USING THE INFORMATION>
1. In the piece on pandemic layoffs below, why are business and non-profit leaders said to be shutting or slowing operations?
2. Continue the piece on pandemic layoffs below, picking up right after its final sentence.
==== SOURCE EXTRACT
It’s human nature to want to hold someone responsible for a crisis. It can even become an overwhelming, emotional need.
So it’s understandable that people who are being furloughed, laid-off, or having their wages cut might blame their employers.
Even for those not directly affected, who are hearing about layoffs from the media or friends and family, it’s easy to blame the companies that are making drastic cuts.
But it would be wrong. In fact, the opposite is true.
Business (and non-profit) leaders are shutting or slowing operations as a public service to help minimize the spread of the virus. And this is good. It’s for the best. We want public health to be the most important priority right now.
The financial reality of operating a business is that when revenue shrinks, the business can’t cover its costs, including labor. That’s the reality that has kicked in — and will continue — for many businesses.
In normal times, we can say that business leaders have some responsibility to be flexible, to plan for downturns and innovate their way into maintaining a steady footing.
But these are not normal times. Business leaders could not have anticipated this abrupt and steep downturn in business before January this year. It’s not their fault.
And what’s the alternative?
Keeping most operations running as normal would turbo charge the spread of the virus. So business leaders, either on their own or forced by governors, are doing the right thing to slow the spread of the virus by closing or drastically reducing operations. We should be thanking them, not blaming them.
Many business leaders are experiencing the most difficult times of their lives. Laying off employees is always painful, and for leaders who feel protective and emotionally connected to their employees, it is especially painful.
Many business leaders feel that their employees are like family. Imagine how you would feel if you had to lay off your family.
If we had stronger safety nets in our country, the pain would be less. Imagine if all employees being laid off could count on 100 percent of their wages in unemployment insurance and a continuation of their health insurance and retirement benefits.
That’s the kind of thing that many in Congress have pushed for in the economic rescue packages responding to the COVID-19 crisis. But stronger, permanent safety nets leading into the pandemic would have lessened both the economic crisis and the public health crisis that is causing it.
Without national paid sick leave and paid family and medical leave, many employees don’t stay home when they get sick. That’s a known fact.
Bring COVID-19 into the picture and the lack of national paid leave means that some employees, gig workers, independent contractors and others went to work during the past two months — even if they had symptoms of the virus. That put co-workers at risk, and likely increased the spread of the virus.
One thing we can blame business leaders for is lobbying against stronger safety nets, such as paid leave. Business leaders as a group carry a lot of clout in preventing such systems from receiving due consideration by policymakers.
========
==== DATA EXCERPTS
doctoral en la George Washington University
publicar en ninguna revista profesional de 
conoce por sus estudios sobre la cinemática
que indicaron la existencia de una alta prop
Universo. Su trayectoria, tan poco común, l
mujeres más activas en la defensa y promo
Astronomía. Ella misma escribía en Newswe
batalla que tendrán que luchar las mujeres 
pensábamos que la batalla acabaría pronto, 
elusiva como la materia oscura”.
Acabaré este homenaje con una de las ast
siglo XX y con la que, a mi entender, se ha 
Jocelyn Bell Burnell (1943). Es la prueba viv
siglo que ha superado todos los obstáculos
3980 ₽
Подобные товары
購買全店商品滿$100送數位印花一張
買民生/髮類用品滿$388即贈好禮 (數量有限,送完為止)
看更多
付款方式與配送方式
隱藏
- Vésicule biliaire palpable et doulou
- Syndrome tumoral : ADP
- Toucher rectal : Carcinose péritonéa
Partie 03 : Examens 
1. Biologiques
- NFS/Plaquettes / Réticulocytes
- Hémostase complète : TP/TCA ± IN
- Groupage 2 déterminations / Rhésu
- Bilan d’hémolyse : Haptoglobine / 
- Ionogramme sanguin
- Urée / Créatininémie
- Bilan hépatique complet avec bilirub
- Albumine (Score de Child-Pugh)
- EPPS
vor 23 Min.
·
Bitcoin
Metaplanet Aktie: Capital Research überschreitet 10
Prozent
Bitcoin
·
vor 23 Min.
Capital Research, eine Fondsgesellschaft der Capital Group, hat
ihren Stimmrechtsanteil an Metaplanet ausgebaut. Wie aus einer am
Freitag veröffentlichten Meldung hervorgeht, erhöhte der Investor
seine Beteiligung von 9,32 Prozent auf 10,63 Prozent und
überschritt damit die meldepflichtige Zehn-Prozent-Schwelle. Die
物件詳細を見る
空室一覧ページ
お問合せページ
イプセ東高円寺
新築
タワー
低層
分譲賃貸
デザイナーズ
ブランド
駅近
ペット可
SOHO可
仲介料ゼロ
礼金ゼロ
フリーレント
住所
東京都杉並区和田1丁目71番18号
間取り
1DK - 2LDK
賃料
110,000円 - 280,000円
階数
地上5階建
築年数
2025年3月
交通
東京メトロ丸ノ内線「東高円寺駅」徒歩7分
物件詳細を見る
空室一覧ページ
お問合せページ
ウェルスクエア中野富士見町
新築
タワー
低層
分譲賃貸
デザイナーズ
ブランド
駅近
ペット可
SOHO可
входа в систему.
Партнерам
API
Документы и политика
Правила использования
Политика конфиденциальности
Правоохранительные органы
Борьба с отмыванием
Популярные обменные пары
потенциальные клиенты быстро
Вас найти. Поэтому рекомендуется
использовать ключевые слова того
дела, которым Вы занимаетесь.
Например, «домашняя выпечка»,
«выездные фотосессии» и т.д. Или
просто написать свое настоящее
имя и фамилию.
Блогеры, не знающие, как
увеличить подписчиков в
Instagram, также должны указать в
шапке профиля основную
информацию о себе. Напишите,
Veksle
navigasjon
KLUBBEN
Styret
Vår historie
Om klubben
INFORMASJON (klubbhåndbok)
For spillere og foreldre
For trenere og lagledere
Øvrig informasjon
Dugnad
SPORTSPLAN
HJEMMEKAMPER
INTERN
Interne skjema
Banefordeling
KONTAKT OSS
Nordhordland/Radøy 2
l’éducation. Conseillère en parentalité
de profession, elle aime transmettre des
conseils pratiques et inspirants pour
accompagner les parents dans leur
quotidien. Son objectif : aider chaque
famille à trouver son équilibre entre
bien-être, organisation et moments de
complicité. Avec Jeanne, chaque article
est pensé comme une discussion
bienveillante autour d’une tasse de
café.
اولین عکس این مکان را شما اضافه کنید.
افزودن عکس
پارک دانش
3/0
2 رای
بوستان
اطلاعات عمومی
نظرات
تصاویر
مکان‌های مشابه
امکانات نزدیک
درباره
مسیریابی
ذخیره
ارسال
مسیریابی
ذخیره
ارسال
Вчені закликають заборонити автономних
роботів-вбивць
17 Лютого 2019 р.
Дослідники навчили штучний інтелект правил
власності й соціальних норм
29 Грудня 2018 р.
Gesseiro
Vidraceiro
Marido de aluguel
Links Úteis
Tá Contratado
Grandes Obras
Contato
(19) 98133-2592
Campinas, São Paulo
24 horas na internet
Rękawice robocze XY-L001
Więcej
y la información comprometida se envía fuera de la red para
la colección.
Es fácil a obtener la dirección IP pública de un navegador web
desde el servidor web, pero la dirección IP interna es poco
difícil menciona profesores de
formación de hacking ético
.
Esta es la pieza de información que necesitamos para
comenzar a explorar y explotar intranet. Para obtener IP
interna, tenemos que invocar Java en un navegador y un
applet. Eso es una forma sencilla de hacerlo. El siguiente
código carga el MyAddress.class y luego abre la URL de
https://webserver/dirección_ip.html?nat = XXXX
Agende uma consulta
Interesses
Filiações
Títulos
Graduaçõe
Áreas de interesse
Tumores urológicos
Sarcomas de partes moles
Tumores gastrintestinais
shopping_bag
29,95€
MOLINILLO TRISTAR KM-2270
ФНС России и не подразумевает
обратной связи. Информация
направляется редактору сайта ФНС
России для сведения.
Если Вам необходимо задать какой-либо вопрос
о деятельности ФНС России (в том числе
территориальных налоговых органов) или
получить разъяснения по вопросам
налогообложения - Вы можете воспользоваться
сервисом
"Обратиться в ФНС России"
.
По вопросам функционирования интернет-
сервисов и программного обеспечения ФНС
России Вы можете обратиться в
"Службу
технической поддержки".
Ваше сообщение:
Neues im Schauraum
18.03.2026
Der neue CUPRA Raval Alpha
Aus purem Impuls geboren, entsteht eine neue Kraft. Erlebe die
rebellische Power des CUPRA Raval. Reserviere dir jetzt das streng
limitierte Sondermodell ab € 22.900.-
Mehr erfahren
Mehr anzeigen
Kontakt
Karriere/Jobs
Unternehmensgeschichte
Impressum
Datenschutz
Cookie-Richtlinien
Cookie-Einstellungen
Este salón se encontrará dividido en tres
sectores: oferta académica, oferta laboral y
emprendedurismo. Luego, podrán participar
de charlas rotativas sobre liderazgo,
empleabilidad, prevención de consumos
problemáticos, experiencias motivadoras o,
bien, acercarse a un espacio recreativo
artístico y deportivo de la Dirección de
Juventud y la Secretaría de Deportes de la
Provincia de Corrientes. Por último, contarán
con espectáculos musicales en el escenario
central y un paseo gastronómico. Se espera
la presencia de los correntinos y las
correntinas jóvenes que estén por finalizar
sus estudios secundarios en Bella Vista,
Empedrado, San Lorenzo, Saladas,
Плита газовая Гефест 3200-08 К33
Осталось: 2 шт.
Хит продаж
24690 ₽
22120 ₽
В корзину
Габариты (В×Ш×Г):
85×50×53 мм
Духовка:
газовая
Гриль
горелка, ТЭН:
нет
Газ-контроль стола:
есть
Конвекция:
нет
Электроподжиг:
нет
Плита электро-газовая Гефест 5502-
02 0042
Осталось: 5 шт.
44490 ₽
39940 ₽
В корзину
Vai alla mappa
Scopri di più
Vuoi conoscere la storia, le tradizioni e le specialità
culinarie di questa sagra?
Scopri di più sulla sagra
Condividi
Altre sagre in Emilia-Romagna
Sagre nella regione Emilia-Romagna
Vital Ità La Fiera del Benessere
========
RESULTS>
1. They are doing it as a public service to help minimize the spread of the virus.

2.
The standard line “it’s bad for business” dominates policy discussions that involve improvements that might help when disruption hits workers — whether those disruptions are big or small.
Responsible business leaders have long understood that such arguments are bad for the country. To protect short-term profits by opposing longer-term investments that prioritize people (and planet) along with profits is not just selfish and inhumane.
It increases the risk for future disruption — for every business. Our current crisis is a deeply unfortunate example.
Disruption will always be part of our economic system. It’s the flip side of the freedom to innovate. With entrepreneurs and investors free to invent new products, services and business strategies, we have a fast-growing economy and a fast-improving standard of living.
But, as a country, we have not seriously addressed the inevitable economic fallout — large and small — that is an inevitable part of the system. It’s as if we’ve pretended that companies don’t go out of business, industries don’t make massive shifts or markets never change.
Therefore our people don’t need protecting from such disruptions.
The current crisis shows how dangerous that ignorance is. We can hope that once we are through the public health crisis, business leaders will push policymakers to establish much stronger, permanent economic safety nets. Planning for and protecting people from inevitable disruption is better than ignoring the inevitable.
For now, in response to the COVID-19 pandemic, business leaders — from tiny companies to giant multinational corporations — are doing the right thing and shutting or rearranging their businesses to reduce the spread of the virus. That has caused a massive economic crisis.
But let’s not blame them for doing the right thing. Let’s applaud them and once the crisis is over, urge them to keep doing the right thing.